If we raise more than what's needed, the surplus will also go toward election integrity efforts and to promote voting system reform. This is what we did with our surplus in 2004.
The 2004 Green Party presidential campaign of David Cobb and Pat LaMarche led investigations and demanded recounts in Ohio and New Mexico in the wake of widespread complaints about disqualification and obstruction of legitimate voters. The complaints came mostly from majority-black precincts and college campuses, and included allegations of tampering with computer voting machines on Election Day.
Democrats, led by nominee John Kerry, were silent in response to these complaints. A notable exception was U.S. Rep. John Conyers (D-Mich.), who held hearings on the Ohio election theft and published "What Went Wrong in Ohio." A few local Democrats in Ohio spoke up, but the Green Party ultimately led the charge. Cobb was joined by Libertarian nominee Michael Badnarik, although Greens did most of the recount work. Greens raised the money to file the initial recount and litigated all the issues in court. Democrats and the major media have swept most of this under the rug—especially the role of the Green Party. Greens stood up for clean elections in 2004 and exposed GOP irregularities, while Democrats (who should have learned something from 2000) looked the other way.
Here are additional concrete, tangible results of the 2004 recount efforts:
1. The investigation uncovered evidence that led to the conviction of two Republican operatives in Cuyahoga County, greater caution in many states regarding computer voting and the decision in some states not to use Diebold machines in future elections.
2. It helped to accelerate the growth of the "Election Integrity" movement, which is largely responsible for the halt of the proliferation of Direct Recording Electronic (DRE) machines (which is renowned for "Black Box Voting").
3. The recount helped to provoke a "top to bottom" review of the California voting systems by then-Secretary of State Debra Bowen. This led to DREs being outlawed in that state.
4. New Mexico Green Rick Lass helped organize a citizens' lobbying effort that culminated in that state revamping its voting system: They eliminated all DREs and went to a full paper-ballot system. They instituted mandatory audits. They instituted state-funded recounts in any state races where the reported margin of victory is 0.5% or less.

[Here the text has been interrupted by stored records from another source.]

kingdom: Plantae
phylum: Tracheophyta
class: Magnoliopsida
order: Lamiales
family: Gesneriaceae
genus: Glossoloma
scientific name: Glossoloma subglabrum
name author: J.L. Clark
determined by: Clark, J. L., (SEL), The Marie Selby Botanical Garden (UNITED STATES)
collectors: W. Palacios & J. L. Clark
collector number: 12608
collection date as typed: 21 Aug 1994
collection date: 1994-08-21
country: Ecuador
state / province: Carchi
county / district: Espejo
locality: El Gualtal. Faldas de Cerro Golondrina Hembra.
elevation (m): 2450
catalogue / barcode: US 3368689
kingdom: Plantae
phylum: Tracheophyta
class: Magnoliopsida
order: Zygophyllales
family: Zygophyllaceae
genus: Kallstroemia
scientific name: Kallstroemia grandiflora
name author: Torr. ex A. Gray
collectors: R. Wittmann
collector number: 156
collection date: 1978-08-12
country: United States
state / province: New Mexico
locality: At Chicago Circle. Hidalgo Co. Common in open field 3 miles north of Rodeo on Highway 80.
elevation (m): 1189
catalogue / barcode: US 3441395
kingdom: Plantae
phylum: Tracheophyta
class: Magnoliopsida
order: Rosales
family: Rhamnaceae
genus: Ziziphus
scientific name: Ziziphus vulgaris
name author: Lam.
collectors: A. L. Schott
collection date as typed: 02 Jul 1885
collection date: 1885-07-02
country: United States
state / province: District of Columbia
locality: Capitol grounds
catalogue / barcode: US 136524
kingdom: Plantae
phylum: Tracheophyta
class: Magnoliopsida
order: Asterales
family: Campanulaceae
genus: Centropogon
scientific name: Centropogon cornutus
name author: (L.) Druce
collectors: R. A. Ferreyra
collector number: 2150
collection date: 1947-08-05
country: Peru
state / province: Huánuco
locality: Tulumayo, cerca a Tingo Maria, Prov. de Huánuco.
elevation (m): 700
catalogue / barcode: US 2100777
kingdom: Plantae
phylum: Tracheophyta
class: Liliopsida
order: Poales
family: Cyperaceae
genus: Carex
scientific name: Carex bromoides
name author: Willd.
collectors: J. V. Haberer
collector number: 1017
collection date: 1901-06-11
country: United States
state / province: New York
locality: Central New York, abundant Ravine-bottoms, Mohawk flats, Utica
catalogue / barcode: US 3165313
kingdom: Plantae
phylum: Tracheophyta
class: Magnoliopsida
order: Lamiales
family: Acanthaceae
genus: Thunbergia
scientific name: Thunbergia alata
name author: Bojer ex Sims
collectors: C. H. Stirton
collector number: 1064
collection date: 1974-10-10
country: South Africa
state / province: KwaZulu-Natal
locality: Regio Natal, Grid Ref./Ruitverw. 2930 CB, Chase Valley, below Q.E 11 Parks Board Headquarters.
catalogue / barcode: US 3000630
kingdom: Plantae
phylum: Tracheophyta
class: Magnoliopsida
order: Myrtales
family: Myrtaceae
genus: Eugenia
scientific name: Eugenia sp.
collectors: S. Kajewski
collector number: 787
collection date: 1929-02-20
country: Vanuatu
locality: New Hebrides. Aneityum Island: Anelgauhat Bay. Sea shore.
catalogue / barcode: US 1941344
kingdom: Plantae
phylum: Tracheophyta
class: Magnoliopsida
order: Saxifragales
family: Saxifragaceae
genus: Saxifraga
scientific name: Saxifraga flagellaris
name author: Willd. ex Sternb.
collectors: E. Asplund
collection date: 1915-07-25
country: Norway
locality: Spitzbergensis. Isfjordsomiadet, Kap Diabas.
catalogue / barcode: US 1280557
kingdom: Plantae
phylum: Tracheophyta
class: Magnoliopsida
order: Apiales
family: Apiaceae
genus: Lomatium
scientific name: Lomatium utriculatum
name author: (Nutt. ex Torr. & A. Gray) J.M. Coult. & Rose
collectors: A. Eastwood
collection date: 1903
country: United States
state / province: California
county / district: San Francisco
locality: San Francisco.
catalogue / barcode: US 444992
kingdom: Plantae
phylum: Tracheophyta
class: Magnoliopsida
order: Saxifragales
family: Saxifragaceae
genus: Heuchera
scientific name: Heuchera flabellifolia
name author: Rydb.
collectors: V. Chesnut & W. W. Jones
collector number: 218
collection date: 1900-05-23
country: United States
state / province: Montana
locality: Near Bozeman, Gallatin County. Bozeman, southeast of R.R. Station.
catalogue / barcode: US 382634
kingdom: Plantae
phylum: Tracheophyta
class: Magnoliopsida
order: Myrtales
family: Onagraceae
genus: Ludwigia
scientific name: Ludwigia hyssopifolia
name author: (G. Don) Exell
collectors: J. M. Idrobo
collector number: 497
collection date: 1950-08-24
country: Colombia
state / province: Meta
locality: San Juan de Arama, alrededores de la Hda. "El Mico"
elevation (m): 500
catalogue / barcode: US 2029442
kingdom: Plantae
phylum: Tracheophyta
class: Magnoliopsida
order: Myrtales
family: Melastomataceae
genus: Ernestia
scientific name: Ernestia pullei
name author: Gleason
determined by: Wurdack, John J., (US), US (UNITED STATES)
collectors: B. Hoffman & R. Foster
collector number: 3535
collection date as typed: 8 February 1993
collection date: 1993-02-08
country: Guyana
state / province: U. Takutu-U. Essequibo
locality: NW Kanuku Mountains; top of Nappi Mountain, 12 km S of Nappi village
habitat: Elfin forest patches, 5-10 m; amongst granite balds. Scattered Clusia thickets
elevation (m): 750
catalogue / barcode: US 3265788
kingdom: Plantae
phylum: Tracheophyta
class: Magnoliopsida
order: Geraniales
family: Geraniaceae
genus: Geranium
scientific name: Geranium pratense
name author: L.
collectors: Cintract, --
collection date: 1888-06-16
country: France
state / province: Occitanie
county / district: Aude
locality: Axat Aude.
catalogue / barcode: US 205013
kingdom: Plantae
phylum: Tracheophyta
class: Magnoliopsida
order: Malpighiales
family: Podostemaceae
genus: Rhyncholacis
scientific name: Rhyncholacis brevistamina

5. A group of citizens from Minnesota participated as election observers in the Ohio recount, and were so appalled by their experience that they created Citizens for Election Integrity, a nonpartisan organization advocating for verifiable, transparent and accurate elections across the country. Their searchable database of recount/audit laws is the premiere source of information for anyone attempting to understand this complicated legal landscape.